Independent taxation was one of the obstacles, however, to another widely predicted change which didn't in fact happen yesterday. The problem was that the non-working wife of a millionaire company chairman would still be able to claim it, while a hard-working middle-class woman who earned enough to be just above the higher rate of tax would not. But it was never entirely beyond the wit of the Treasury to find a way of taking the spouse's earnings into account, and Brown showed every sign of thinking that it could be done. Nor was there anything inherently socialist about doling out a benefit to those for whom, as Jilly Cooper once memorably said, it is worth a bottle or two extra of Sainsbury's champagne a week.

But this should not detract from what was an unexpectedly swashbuckling budget for the mid-term.

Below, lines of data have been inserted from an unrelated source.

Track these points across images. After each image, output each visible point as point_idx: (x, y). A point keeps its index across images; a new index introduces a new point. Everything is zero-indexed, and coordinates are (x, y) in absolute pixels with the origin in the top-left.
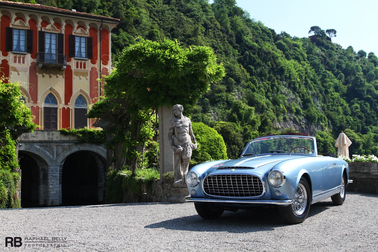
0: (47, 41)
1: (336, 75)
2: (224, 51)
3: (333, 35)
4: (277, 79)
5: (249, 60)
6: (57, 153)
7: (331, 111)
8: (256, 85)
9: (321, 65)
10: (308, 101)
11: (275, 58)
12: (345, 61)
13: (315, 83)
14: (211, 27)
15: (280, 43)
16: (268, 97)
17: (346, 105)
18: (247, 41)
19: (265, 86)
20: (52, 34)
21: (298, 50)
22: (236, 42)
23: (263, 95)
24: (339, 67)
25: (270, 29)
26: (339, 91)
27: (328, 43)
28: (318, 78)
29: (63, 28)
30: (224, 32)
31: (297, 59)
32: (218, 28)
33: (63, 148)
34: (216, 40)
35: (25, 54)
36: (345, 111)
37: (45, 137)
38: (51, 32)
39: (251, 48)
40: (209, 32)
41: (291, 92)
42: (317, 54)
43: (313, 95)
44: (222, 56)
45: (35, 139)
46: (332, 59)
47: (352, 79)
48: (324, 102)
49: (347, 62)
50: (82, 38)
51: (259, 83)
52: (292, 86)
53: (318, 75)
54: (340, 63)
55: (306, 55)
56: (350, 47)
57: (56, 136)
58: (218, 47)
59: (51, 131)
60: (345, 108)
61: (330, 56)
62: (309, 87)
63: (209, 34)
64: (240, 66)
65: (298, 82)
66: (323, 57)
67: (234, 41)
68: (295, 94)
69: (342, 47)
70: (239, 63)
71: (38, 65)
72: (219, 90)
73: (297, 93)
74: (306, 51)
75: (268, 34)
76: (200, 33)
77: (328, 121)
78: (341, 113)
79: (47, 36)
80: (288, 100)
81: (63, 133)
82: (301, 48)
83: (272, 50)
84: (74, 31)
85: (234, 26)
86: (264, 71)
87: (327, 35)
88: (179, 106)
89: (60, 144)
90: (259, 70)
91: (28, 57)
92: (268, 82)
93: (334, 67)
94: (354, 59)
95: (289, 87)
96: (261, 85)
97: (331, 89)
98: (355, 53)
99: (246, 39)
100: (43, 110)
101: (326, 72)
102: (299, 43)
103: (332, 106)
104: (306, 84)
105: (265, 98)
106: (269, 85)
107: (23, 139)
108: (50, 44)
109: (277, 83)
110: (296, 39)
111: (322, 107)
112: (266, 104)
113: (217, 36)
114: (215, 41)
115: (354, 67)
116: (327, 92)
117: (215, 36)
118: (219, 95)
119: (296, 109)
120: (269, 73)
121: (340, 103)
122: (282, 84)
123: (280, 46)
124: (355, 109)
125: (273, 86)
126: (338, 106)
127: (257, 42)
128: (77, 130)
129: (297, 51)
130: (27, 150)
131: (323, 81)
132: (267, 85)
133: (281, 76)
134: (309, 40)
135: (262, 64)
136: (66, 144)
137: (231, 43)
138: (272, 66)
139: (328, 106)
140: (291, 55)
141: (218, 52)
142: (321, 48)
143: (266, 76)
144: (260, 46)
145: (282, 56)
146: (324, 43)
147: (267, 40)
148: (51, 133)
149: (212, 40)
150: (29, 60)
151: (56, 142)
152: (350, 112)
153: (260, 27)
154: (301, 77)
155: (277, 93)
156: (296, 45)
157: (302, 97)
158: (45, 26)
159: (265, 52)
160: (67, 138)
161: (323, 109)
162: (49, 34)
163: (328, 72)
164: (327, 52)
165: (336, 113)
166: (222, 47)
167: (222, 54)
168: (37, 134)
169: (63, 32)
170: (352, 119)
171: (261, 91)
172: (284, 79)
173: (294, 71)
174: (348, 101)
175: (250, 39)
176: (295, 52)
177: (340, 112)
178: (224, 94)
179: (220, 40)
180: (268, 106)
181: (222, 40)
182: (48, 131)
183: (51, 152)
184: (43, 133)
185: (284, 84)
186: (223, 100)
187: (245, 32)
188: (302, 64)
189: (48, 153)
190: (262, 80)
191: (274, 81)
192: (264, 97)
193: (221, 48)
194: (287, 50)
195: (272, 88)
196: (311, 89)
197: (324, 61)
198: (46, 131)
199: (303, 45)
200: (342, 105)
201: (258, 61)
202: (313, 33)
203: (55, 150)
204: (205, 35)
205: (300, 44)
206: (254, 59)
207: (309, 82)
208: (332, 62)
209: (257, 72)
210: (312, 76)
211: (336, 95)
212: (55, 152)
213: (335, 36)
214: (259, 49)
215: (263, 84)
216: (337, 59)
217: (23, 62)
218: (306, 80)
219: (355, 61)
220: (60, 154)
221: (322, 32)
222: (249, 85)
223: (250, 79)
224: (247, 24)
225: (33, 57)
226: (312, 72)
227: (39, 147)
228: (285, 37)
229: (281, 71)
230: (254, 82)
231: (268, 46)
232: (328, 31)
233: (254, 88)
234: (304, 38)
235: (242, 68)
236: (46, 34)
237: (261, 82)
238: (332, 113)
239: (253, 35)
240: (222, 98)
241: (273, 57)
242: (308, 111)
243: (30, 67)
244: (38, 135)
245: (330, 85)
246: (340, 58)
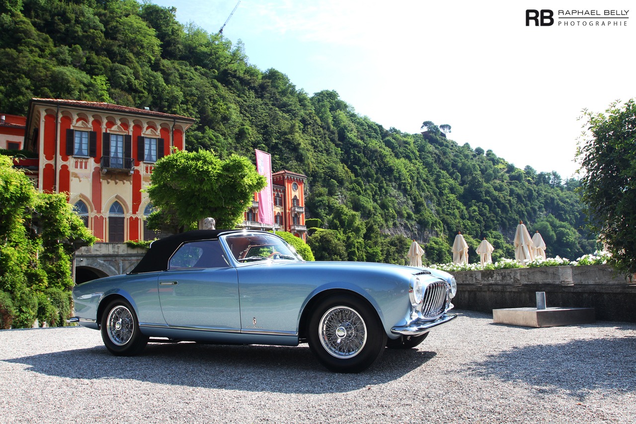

So fast and furious came the spending and tax- cutting promises, that you hardly had time to notice when the Chancellor tore up competition policy by announcing a new, all-powerful agency that will henceforth, just as the Bank of England did on interest rates, relieve the Secretary of State for Trade and Industry from most quasi-judicial decisions on mergers.

The Labour backbenchers were ecstatic about many of the announcements - perhaps most of all for announcing a quadrupling of the pensioners' winter allowance. But in fact this was a Budget which, perhaps more than any previous one, encapsulated Gordon Brown's driving idea - that it is possible to combine a passion for social justice with as much enthusiasm as the most ardent Thatcherites ever had for enterprise and entrepreneurship.

The milk and honey may not yet flow quite as lavishly as the Chancellor implied. The assumptions on which his increased freedom for manoeuvre depend require the industrialised countries not to slip into a global economic crisis.

And the Budget itself was a mite less generous than the Chancellor made it look yesterday: indirect taxes will go up; the 1p standard rate cut is not till next year; the 20p rate goes up to 23p and then back to 22p when the 10p rate comes in next year. Nevertheless it was a bravura performance by a Chancellor who knows that his resolute resistance in the first two years in office to all the temptations to which previous Labour governments had been prey, is starting to reap its reward. So expansive was his performance, that you might almost think there were an election or four in the air. I count one local, two national and one European myself.